## Exercise aim
Report each line of the material below that contains the word "فائدة".

## Available data

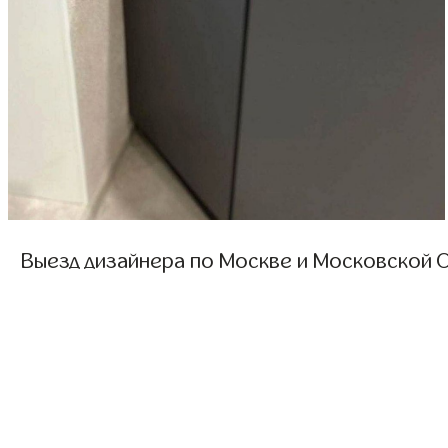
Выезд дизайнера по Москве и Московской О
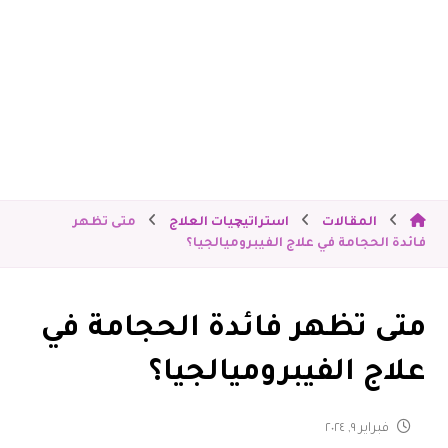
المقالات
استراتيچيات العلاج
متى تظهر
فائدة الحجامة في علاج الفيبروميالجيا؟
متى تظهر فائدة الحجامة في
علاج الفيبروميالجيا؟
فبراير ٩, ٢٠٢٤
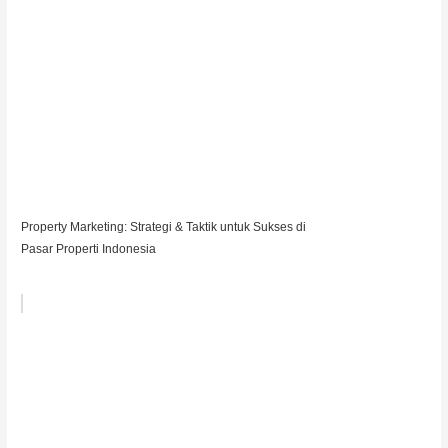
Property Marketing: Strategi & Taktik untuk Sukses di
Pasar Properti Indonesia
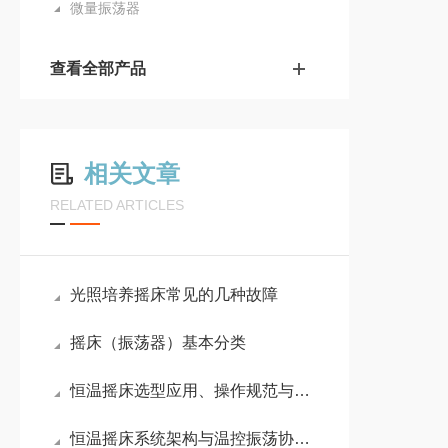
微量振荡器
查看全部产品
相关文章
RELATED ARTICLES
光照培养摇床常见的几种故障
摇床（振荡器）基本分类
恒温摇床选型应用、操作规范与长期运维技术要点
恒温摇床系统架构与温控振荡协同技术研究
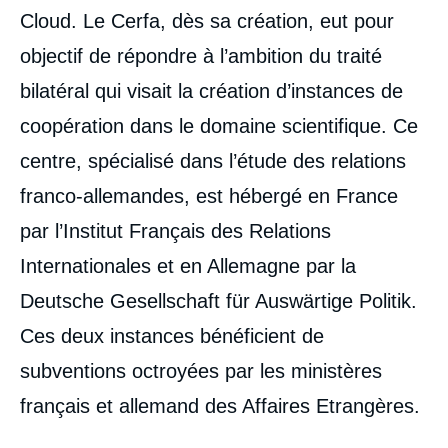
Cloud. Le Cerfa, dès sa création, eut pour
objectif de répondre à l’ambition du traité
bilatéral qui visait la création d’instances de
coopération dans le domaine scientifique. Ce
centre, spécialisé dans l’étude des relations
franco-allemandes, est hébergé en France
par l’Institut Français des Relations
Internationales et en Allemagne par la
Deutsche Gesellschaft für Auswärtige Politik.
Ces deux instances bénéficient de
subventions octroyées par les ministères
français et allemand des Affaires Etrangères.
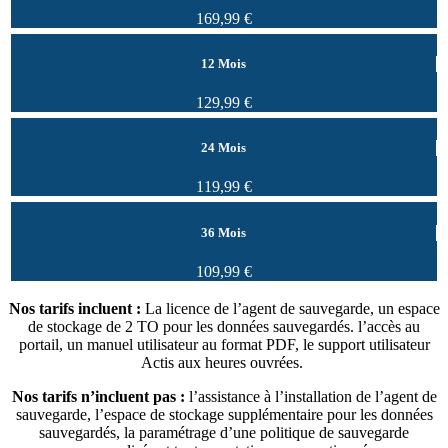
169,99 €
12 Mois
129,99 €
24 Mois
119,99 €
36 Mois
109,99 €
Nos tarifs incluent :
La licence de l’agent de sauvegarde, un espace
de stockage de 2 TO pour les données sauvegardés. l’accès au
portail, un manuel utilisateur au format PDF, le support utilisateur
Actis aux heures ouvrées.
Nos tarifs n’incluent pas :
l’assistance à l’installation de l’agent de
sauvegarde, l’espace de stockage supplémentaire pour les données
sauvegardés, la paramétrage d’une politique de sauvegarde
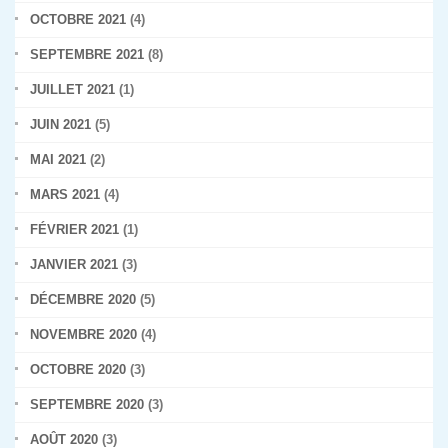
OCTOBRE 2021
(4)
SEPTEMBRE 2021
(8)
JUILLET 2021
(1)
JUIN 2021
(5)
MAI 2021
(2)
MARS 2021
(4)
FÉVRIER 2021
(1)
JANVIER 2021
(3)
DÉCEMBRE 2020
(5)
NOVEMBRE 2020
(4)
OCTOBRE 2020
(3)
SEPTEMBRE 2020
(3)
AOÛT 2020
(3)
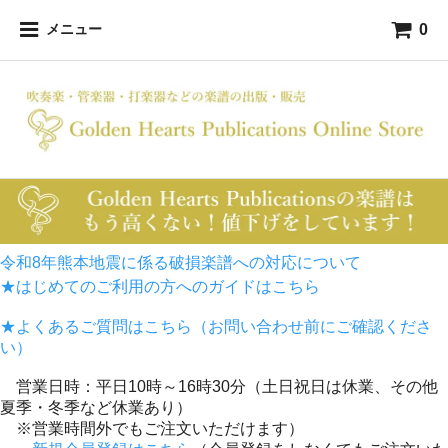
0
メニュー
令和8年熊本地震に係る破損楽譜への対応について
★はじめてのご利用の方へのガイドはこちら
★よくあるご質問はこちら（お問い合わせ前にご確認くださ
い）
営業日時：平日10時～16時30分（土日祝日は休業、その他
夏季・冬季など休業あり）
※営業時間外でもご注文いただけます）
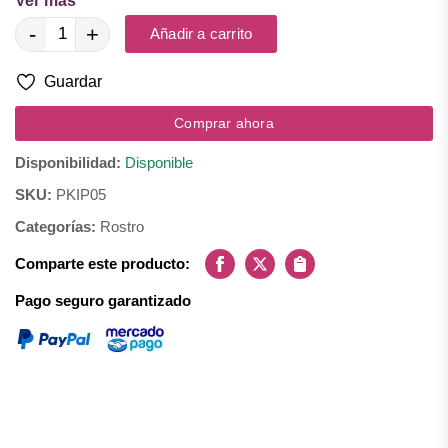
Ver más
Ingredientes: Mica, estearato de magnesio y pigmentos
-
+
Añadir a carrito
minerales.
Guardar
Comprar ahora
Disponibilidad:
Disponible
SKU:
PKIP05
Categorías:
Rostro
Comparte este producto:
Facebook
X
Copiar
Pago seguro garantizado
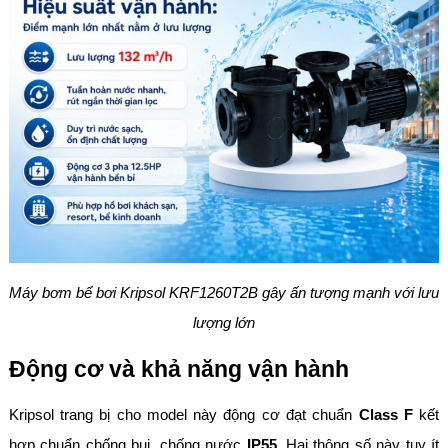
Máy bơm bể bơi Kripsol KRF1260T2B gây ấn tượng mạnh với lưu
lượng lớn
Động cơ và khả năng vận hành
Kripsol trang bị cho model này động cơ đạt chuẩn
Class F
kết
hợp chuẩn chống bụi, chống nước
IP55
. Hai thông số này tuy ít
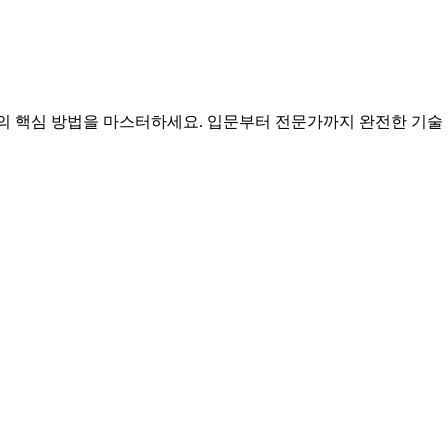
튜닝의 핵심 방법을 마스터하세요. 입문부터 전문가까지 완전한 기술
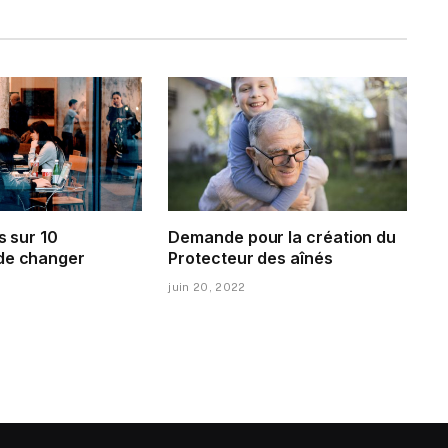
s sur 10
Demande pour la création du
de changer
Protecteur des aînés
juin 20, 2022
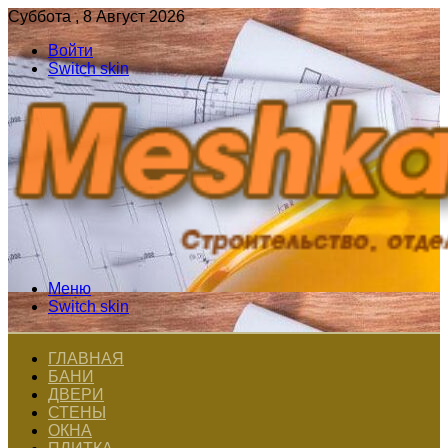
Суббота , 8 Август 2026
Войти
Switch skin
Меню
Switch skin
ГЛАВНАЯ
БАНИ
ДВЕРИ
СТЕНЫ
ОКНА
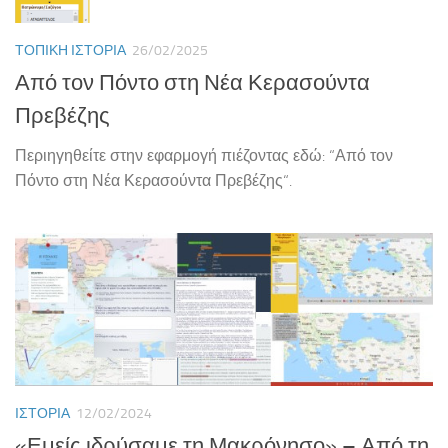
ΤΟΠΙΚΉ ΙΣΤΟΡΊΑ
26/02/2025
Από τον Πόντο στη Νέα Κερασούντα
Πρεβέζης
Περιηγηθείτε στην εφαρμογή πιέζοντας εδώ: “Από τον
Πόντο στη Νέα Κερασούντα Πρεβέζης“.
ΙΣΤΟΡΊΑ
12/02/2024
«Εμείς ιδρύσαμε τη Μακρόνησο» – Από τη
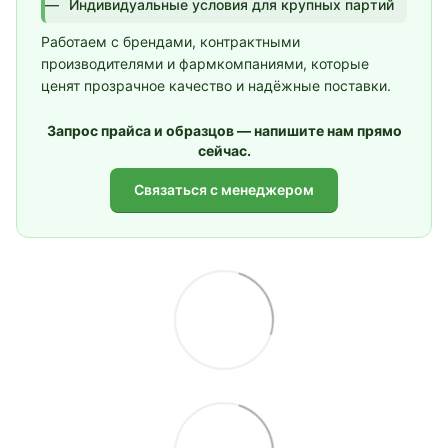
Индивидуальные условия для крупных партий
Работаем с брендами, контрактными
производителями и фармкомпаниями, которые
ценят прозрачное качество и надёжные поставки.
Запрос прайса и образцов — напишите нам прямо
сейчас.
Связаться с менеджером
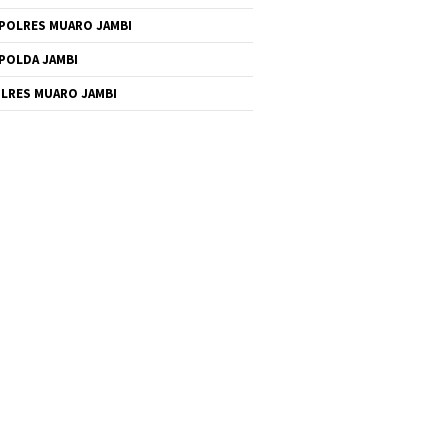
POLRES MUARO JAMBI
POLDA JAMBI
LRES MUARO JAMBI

## Written answer
فائدة الحجامة في علاج الفيبروميالجيا؟
متى تظهر فائدة الحجامة في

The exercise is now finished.